### DATA TO PROCESS

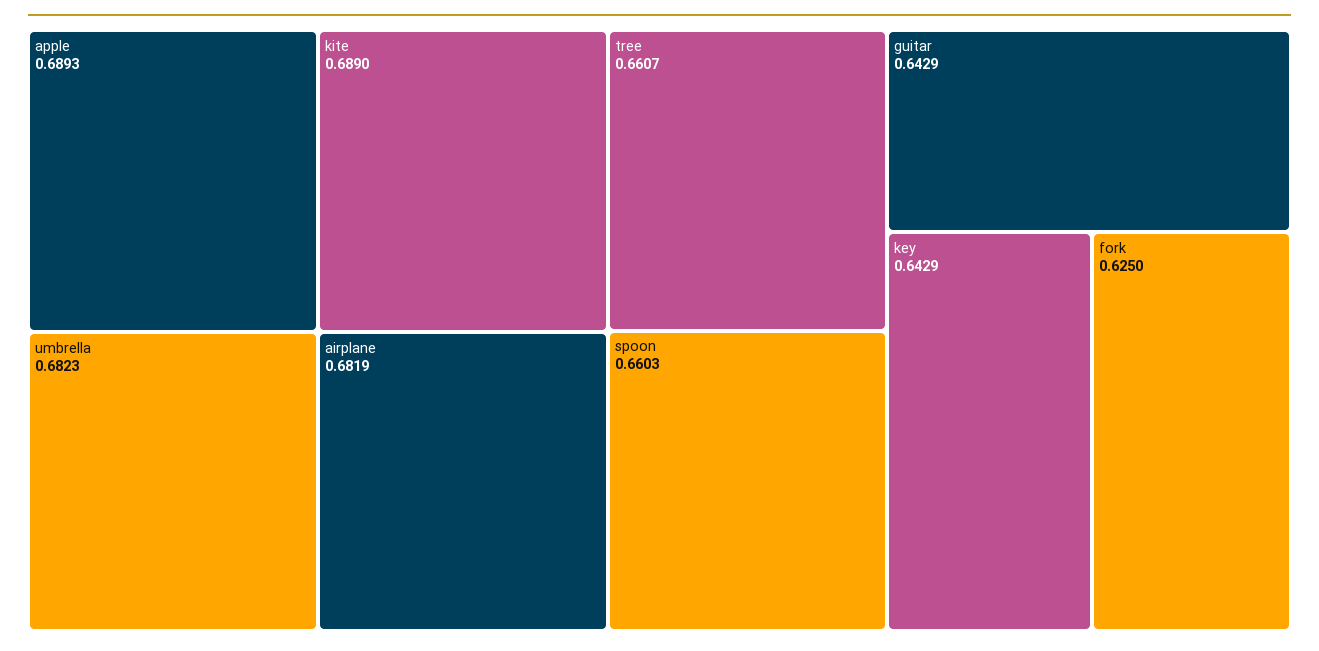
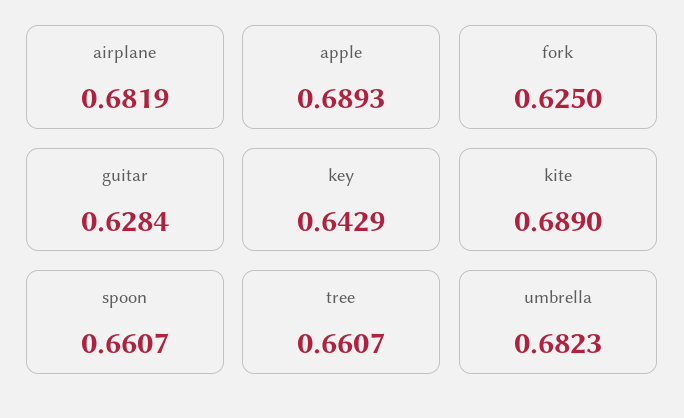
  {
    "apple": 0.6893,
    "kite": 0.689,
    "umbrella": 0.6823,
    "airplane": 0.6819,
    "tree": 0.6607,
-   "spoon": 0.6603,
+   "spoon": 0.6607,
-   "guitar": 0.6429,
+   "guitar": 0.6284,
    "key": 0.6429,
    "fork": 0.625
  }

--

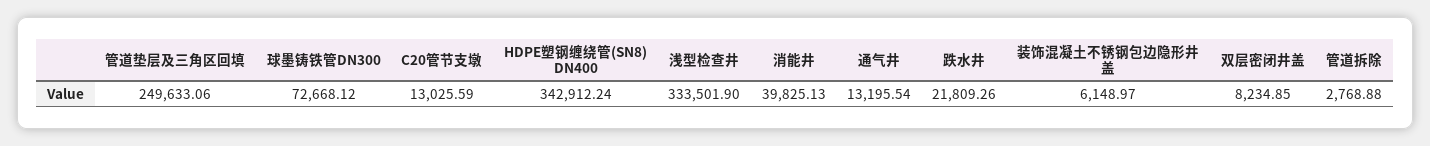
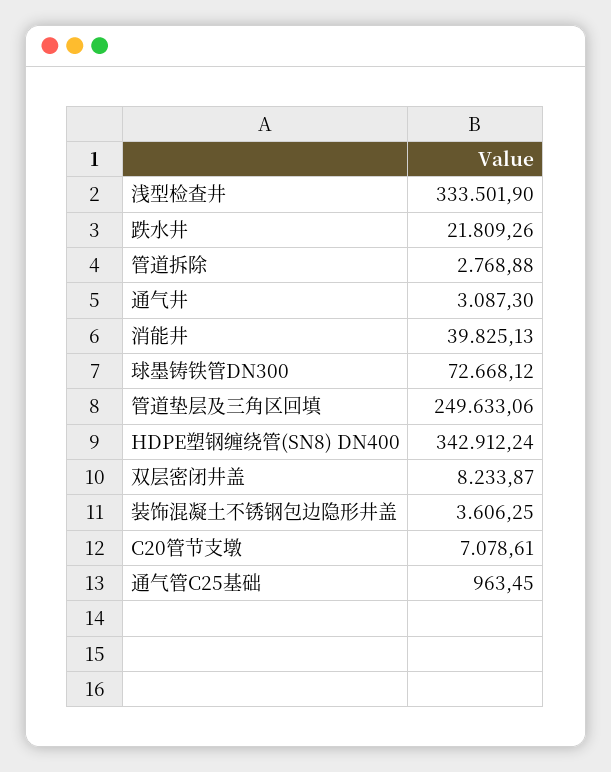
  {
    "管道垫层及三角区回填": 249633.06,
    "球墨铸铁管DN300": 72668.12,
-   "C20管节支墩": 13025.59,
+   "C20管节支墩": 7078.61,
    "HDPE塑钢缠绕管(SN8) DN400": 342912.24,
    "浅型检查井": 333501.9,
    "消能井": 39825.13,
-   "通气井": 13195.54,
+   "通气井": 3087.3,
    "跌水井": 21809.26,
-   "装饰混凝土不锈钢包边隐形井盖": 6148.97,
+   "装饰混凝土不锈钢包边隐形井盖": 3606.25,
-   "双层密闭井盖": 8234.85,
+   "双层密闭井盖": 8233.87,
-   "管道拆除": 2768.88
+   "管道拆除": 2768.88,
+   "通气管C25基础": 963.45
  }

### PROBLEM REQUIREMENTS
Nothing but the lines with "装饰混凝土不锈钢包边隐形井盖" should be returned, copied from the entries above.

### EXERCISE OUTPUT
-   "装饰混凝土不锈钢包边隐形井盖": 6148.97,
+   "装饰混凝土不锈钢包边隐形井盖": 3606.25,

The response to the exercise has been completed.